Alicia mencoba tersenyum, namun matanya tidak bisa menyembunyikan kekecewaan. Dia sudah terbiasa menjadi satu-satunya orang yang mencoba mendekati Rey, dan sekarang rasanya seperti ada orang lain yang berusaha masuk ke dalam dunia yang biasanya hanya dimiliki olehnya.

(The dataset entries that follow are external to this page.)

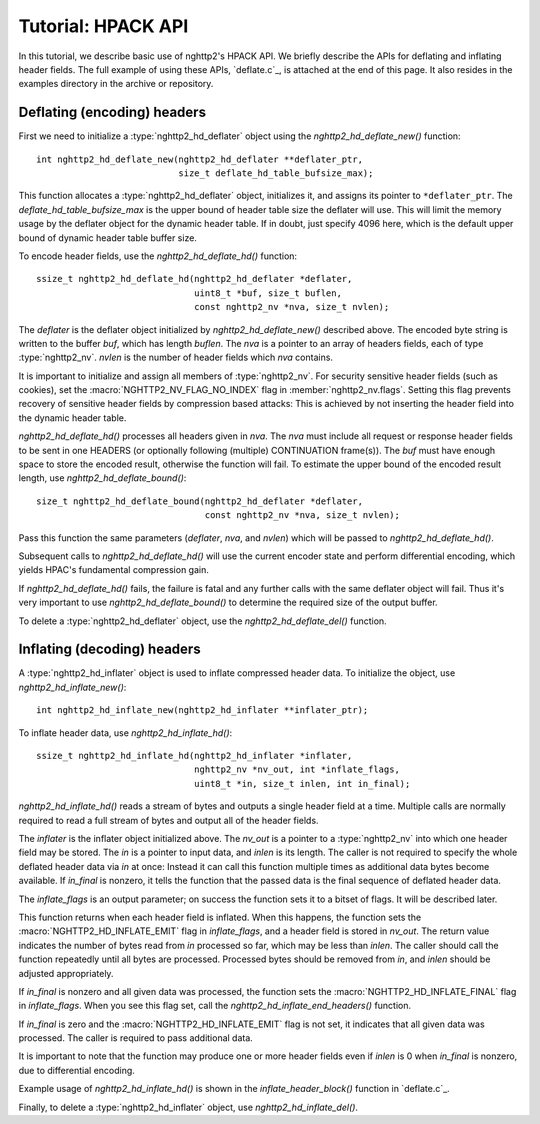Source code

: Tutorial: HPACK API
===================

In this tutorial, we describe basic use of nghttp2's HPACK API.  We
briefly describe the APIs for deflating and inflating header fields.
The full example of using these APIs, `deflate.c`_, is attached at the
end of this page. It also resides in the examples directory in the
archive or repository.

Deflating (encoding) headers
----------------------------

First we need to initialize a :type:`nghttp2_hd_deflater` object using
the `nghttp2_hd_deflate_new()` function::

    int nghttp2_hd_deflate_new(nghttp2_hd_deflater **deflater_ptr,
                               size_t deflate_hd_table_bufsize_max);

This function allocates a :type:`nghttp2_hd_deflater` object,
initializes it, and assigns its pointer to ``*deflater_ptr``. The
*deflate_hd_table_bufsize_max* is the upper bound of header table size
the deflater will use.  This will limit the memory usage by the
deflater object for the dynamic header table.  If in doubt, just
specify 4096 here, which is the default upper bound of dynamic header
table buffer size.

To encode header fields, use the `nghttp2_hd_deflate_hd()` function::

    ssize_t nghttp2_hd_deflate_hd(nghttp2_hd_deflater *deflater,
                                  uint8_t *buf, size_t buflen,
                                  const nghttp2_nv *nva, size_t nvlen);

The *deflater* is the deflater object initialized by
`nghttp2_hd_deflate_new()` described above. The encoded byte string is
written to the buffer *buf*, which has length *buflen*.  The *nva* is
a pointer to an array of headers fields, each of type
:type:`nghttp2_nv`.  *nvlen* is the number of header fields which
*nva* contains.

It is important to initialize and assign all members of
:type:`nghttp2_nv`. For security sensitive header fields (such as
cookies), set the :macro:`NGHTTP2_NV_FLAG_NO_INDEX` flag in
:member:`nghttp2_nv.flags`.  Setting this flag prevents recovery of
sensitive header fields by compression based attacks: This is achieved
by not inserting the header field into the dynamic header table.

`nghttp2_hd_deflate_hd()` processes all headers given in *nva*.  The
*nva* must include all request or response header fields to be sent in
one HEADERS (or optionally following (multiple) CONTINUATION
frame(s)).  The *buf* must have enough space to store the encoded
result, otherwise the function will fail.  To estimate the upper bound
of the encoded result length, use `nghttp2_hd_deflate_bound()`::

    size_t nghttp2_hd_deflate_bound(nghttp2_hd_deflater *deflater,
                                    const nghttp2_nv *nva, size_t nvlen);

Pass this function the same parameters (*deflater*, *nva*, and
*nvlen*) which will be passed to `nghttp2_hd_deflate_hd()`.

Subsequent calls to `nghttp2_hd_deflate_hd()` will use the current
encoder state and perform differential encoding, which yields HPAC's
fundamental compression gain.

If `nghttp2_hd_deflate_hd()` fails, the failure is fatal and any
further calls with the same deflater object will fail.  Thus it's very
important to use `nghttp2_hd_deflate_bound()` to determine the
required size of the output buffer.

To delete a :type:`nghttp2_hd_deflater` object, use the
`nghttp2_hd_deflate_del()` function.

Inflating (decoding) headers
----------------------------

A :type:`nghttp2_hd_inflater` object is used to inflate compressed
header data.  To initialize the object, use
`nghttp2_hd_inflate_new()`::

    int nghttp2_hd_inflate_new(nghttp2_hd_inflater **inflater_ptr);

To inflate header data, use `nghttp2_hd_inflate_hd()`::

    ssize_t nghttp2_hd_inflate_hd(nghttp2_hd_inflater *inflater,
                                  nghttp2_nv *nv_out, int *inflate_flags,
                                  uint8_t *in, size_t inlen, int in_final);

`nghttp2_hd_inflate_hd()` reads a stream of bytes and outputs a single
header field at a time. Multiple calls are normally required to read a
full stream of bytes and output all of the header fields.

The *inflater* is the inflater object initialized above.  The *nv_out*
is a pointer to a :type:`nghttp2_nv` into which one header field may
be stored.  The *in* is a pointer to input data, and *inlen* is its
length.  The caller is not required to specify the whole deflated
header data via *in* at once: Instead it can call this function
multiple times as additional data bytes become available.  If
*in_final* is nonzero, it tells the function that the passed data is
the final sequence of deflated header data.

The *inflate_flags* is an output parameter; on success the function
sets it to a bitset of flags.  It will be described later.

This function returns when each header field is inflated.  When this
happens, the function sets the :macro:`NGHTTP2_HD_INFLATE_EMIT` flag
in *inflate_flags*, and a header field is stored in *nv_out*.  The
return value indicates the number of bytes read from *in* processed so
far, which may be less than *inlen*.  The caller should call the
function repeatedly until all bytes are processed. Processed bytes
should be removed from *in*, and *inlen* should be adjusted
appropriately.

If *in_final* is nonzero and all given data was processed, the
function sets the :macro:`NGHTTP2_HD_INFLATE_FINAL` flag in
*inflate_flags*.  When you see this flag set, call the
`nghttp2_hd_inflate_end_headers()` function.

If *in_final* is zero and the :macro:`NGHTTP2_HD_INFLATE_EMIT` flag is
not set, it indicates that all given data was processed.  The caller
is required to pass additional data.

It is important to note that the function may produce one or more
header fields even if *inlen* is 0 when *in_final* is nonzero, due to
differential encoding.

Example usage of `nghttp2_hd_inflate_hd()` is shown in the
`inflate_header_block()` function in `deflate.c`_.

Finally, to delete a :type:`nghttp2_hd_inflater` object, use
`nghttp2_hd_inflate_del()`.
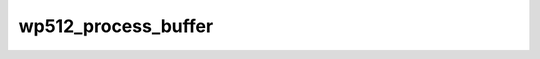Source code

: .. -*- coding: utf-8; mode: rst -*-
.. src-file: crypto/wp512.c

.. _`wp512_process_buffer`:

wp512_process_buffer
====================

.. c:function:: void wp512_process_buffer(struct wp512_ctx *wctx)

    :param struct wp512_ctx \*wctx:
        *undescribed*

.. This file was automatic generated / don't edit.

"Oh, itu bagus. Aku juga suka membaca. Mungkin suatu hari kita bisa membaca bersama."
"Kenapa tidak?"
"Tentu, semakin banyak orang yang suka membaca, semakin baik."
Saut Lisa
Namun, meskipun percakapan berlanjut, Alicia merasa ada jarak yang semakin membesar di antara Rey dan dirinya. Ia merasa terpinggirkan dari dunia yang biasa ia bagi dengan Rey.
"Baiklah, aku akan pergi ke perpustakaan dulu. Lihat kalian nanti."
Alicia berjalan pergi dengan senyuman palsu, mencoba menyembunyikan rasa cemburunya. Rey melihatnya pergi, namun sepertinya tidak menyadari betapa penting peran Alicia dalam hidupnya.
"Dia selalu saja seperti itu, terlalu peduli."
"Kamu tidak suka?"
Tanya lisa dengan ekspresi heran
"Bukan itu. Hanya kadang aku merasa terlalu banyak perhatian."
"Setiap orang punya caranya sendiri menghadapi teman. Mungkin dia hanya ingin membantu."
Rey mengangguk, tapi pikirannya tetap melayang pada kehadiran Alicia yang baru saja pergi. Sementara itu, Alicia berjalan menuju perpustakaan dengan hati yang agak berat, bertanya-tanya apakah dia masih akan menjadi bagian penting dari dunia Rey atau tidak.